I’ve been moving my website from a homegrown static system based on BBEdit and some Python scripts to one using a homegrown Python page generation. The script is takes some inspiration from ikiwiki and PyBlosxom, both of which use Markdown for the content. In the previous homegrown system, I wrote pages in BBEdit and then piped them through a python script that ran py markdown and py SmartyPants on the text, and the glued result into some html templates which were then updated using BBEdit’s update function. At some point, I used PyBlosxom briefly, which had it’s own Markdown.
Comparison between several Markdown implementations
Three implementations were tested. I like Python and the Unix command line, so two of the implementations were python ones, while the third was what appears to be a super fast C implementation called Discount.
py markdown2 claims to be more standards compliant and faster than py Markdown. The tests I ran on all three suites had some failures. However, upon inspection of the output, all three seemed acceptable. py markdown2 tidies the output html a bit better, removing superfluous spaces.
All three support some extensions to Markdown; the two python ones are configurable, while Discount appears to be fixed in this manner, though if you use the library form you have more control. I think that Discount does footnote processing. It is mentioned on the website but I couldn’t get it to work with the command line binary – maybe it is accessible through the library interface. On the other hand, it could just be how links are referred to.

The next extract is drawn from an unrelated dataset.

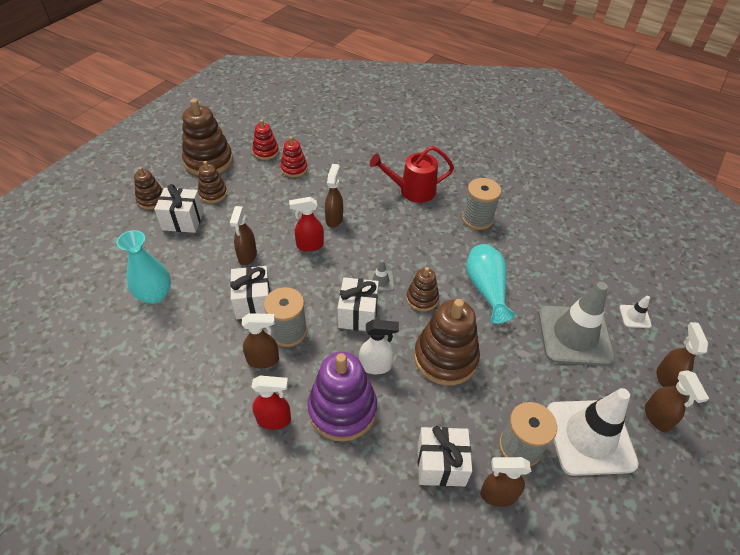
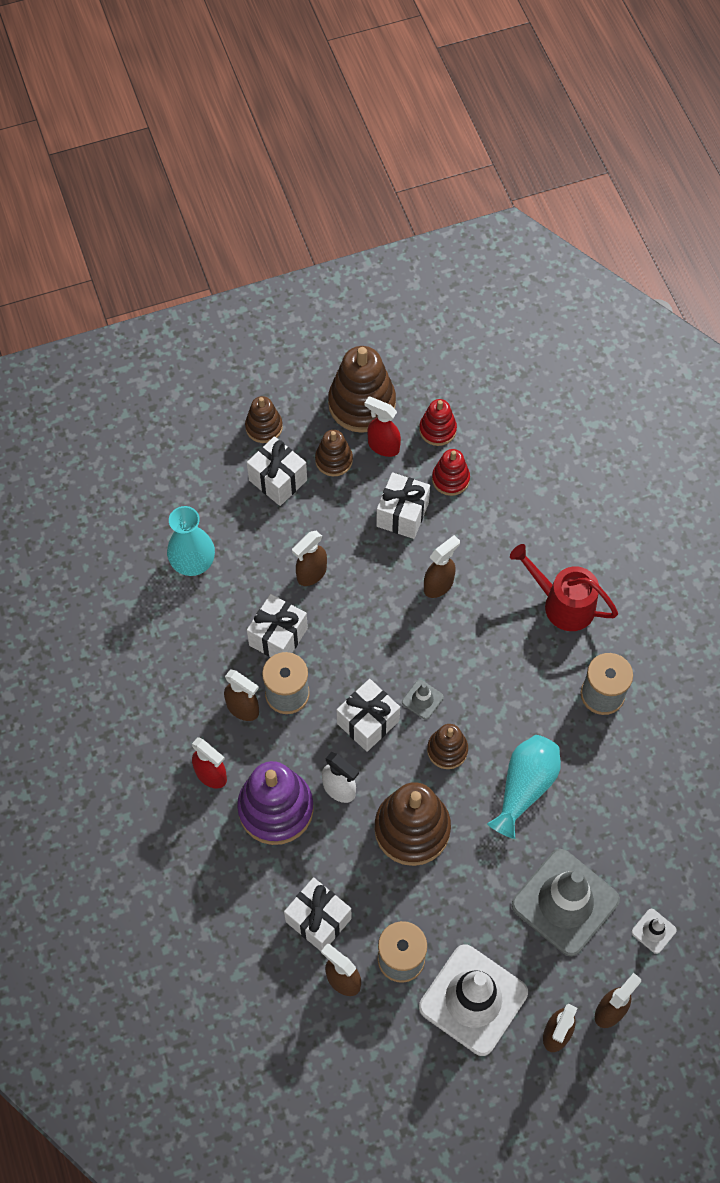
camera: 40 degrees right, 15 degrees up
red spray bottle [289,197,324,252] -> red spray bottle moved to [365,396,401,457]
none -> white gift [376,472,430,539]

Discount was always faster. Much faster.
With basic syntax, py markdown was a bit faster on the short tests I ran. Once you threw in an extension like footnotes, py markdown2 was faster. To be precise, it didn’t slow down compared to the basic syntax run, while py markdown got slower. We aren’t talking orders of magnitude here, just 10’s of ms.
Since I’m calling Markdown from a Python program, I decided not to use Discount. I’d also like to use SmartyPants, so that factors into my decision. Speed ultimately isn’t a huge factor. My script generates pages for static serving, so nothing is run on the fly. And since it only generates pages that have been modified, the extra milliseconds saved by using one implementation over another is minor.
To make a long story short, py markdown was not converting some markdown markup (headings with links embedding in them) that were interspersed amongst some pretty complicated HTML tables. The page in question was the Kodak technical documents page and the markup in question is the last headline, “Other chemicals.” To be fair, I had problems reproducing this with test markup. py markdown2 didn’t have this problem.
However, with SmartyPants switched on, py markdown2 was butchering some images and links that had been run through the markdown part of the process already. It was substituting HTML entities for quotes and double quotes inside tags. That’s a no-no. It’s a known issue for py markdown2, but I don’t see it getting fixed anytime soon.
After doinking around with it for a bit, I just decided to not use py markdown2’s SmartyPants extension, and instead just run my markdowned text through py SmartyPants. This gives me more control anyway and doesn’t seem to incur a huge speed hit.